Le principe de territorialité et l’investigation secrète
ATF 150 IV 308 | TF, 06.05.2024, 7B_6/2024*
Dans une investigation secrète (art. 285a CPP), l’envoi de messages par le biais d’un téléphone cellulaire entre les agents infiltrés situés en Suisse et un prévenu situé sur le territoire d’un État étranger ne viole pas le principe de territorialité dans la mesure où les messages en question ne constituent qu’une simple invitation à communiquer dépourvue d’effet contraignant.
Faits
Le Ministère public fribourgeois ouvre une instruction pénale contre un individu pour blanchiment d’argent et trafic de stupéfiants. Il lui est reproché d’avoir dirigé depuis l’étranger un réseau de stupéfiants en Suisse.
Dans l’enquête pénale, le Ministère public ordonne des recherches secrètes puis une investigation secrète (art. 285a CPP) afin d’entrer en contact par message avec le prévenu pour des achats contrôlés de stupéfiants. Le prévenu est, par la suite, arrêté en Espagne puis extradé vers la Suisse où il est placé en détention avant jugement.
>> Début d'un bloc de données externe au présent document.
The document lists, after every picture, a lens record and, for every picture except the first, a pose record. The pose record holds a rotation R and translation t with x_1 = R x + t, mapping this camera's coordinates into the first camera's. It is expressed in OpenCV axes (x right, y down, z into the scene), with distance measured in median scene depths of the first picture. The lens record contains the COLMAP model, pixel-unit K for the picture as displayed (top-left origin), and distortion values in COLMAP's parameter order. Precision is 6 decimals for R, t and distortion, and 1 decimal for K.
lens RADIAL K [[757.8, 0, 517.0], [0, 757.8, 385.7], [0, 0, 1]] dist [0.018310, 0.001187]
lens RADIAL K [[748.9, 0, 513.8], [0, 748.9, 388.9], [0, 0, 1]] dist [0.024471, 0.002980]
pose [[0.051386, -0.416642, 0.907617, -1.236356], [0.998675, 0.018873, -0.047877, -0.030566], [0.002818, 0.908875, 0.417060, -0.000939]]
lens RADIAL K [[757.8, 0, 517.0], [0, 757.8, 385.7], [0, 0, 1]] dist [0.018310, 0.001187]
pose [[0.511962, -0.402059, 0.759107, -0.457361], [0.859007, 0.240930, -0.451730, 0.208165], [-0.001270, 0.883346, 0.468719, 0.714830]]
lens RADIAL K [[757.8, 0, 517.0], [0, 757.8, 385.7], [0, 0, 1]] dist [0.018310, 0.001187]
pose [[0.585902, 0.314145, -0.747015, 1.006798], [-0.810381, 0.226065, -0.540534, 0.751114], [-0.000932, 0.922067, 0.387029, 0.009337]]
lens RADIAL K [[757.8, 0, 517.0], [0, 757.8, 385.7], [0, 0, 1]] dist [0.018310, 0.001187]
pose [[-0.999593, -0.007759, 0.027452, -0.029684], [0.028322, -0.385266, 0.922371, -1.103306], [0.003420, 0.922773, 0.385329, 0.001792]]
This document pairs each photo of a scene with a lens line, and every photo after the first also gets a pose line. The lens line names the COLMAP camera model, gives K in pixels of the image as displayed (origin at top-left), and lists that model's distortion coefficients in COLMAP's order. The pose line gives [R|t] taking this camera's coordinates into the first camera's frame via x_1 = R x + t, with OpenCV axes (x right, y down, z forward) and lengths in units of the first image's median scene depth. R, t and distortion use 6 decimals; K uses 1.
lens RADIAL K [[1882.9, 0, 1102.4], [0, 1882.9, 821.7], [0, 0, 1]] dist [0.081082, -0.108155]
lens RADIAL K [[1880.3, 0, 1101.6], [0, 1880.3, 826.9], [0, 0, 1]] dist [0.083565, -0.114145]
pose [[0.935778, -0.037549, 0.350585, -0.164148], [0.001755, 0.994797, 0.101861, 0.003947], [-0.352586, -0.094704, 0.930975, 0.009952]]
Le prévenu invoque une violation du principe de territorialité et sollicite le retranchement des échanges avec les agents infiltrés. La requête ayant été rejetée par le Ministère public, le prévenu recourt à la Chambre pénale du Tribunal cantonal fribourgeois. Le Tribunal cantonal admet partiellement le recours et renvoie la cause au Ministère public afin que celui-ci détermine quels moyens de preuve obtenus dans les investigations secrètes étaient exploitables au regard du principe de territorialité.
Le Ministère public interjette un recours en matière pénale au Tribunal fédéral. Celui-ci doit déterminer si une investigation secrète consistant en l’envoi de messages par des agents infiltrés depuis la Suisse à un prévenu situé sur le territoire d’un État étranger respecte le principe de territorialité.
Droit
Le principe de territorialité interdit qu’un État n’exerce des prérogatives liées à sa souveraineté sur le territoire d’un État étranger sans l’accord de ce dernier. Ce principe proscrit ainsi l’accomplissement d’actes officiels déployant un effet sur le territoire d’un État étranger. À l’inverse, des actes officiels accomplis sur le territoire d’un État étranger sans que ceux-ci n’y déploient un effet ne violent pas le principe de territorialité.
Par actes officiels, il faut entendre les actes qui relèvent de la compétence d’une autorité ou d’un fonctionnaire dans l’État étranger et qui sont entrepris dans l’intérêt de la Suisse. Les actes doivent revêtir d’une certaine importance, notamment parce qu’ils s’accompagnent d’une menace de sanction. Tel est le cas s’agissant des mesures d’instruction et de poursuite pénale qui ne peuvent être entreprises sur le territoire d’un autre État qu’avec le consentement de ce dernier. La simple prise de contact ou récolte d’information auprès d’une personne, pour autant que l’absence de réponse n’entraine pas de conséquences juridiques pour la personne en question, ne porte en revanche pas atteinte à la souveraineté d’un pays étranger.
Partant, les mesures de contrainte, dont fait partie l’investigation secrète (art. 285a ss CPP), constituent des actes officiels qui ne peuvent être effectués sur un territoire étranger que selon les dispositions relatives à l’entraide internationale en matière pénale ou selon d’autres dispositions de droit international, pour autant qu’elles déploient un effet sur le territoire étranger.
En l’espèce, sous réserve d’une rencontre avec le prévenu en France autorisée par les autorités françaises, les agents infiltrés sont demeurés sur le territoire suisse. C’est uniquement depuis le territoire suisse qu’ils ont communiqué avec le prévenu (notamment par le biais de Threema, Facebook Messenger et WickrMe). Aucune mesure de surveillance secrète ne visait le raccordement de l’intimé.
Par conséquent, le Tribunal fédéral considère que l’investigation secrète n’a pas déployé d’effets sur le territoire étranger. Il ne s’agit en effet que d’une simple invitation à communiquer, dépourvue d’effet contraignant et qui ne s’apparentait donc pas à un moyen de pression quelconque. Le prévenu était libre en tout temps d’y répondre ou d’y mettre un terme. Ainsi, l’investigation secrète ne viole en l’espèce pas le principe de territorialité.
Partant, le Tribunal fédéral admet le recours du Ministère public.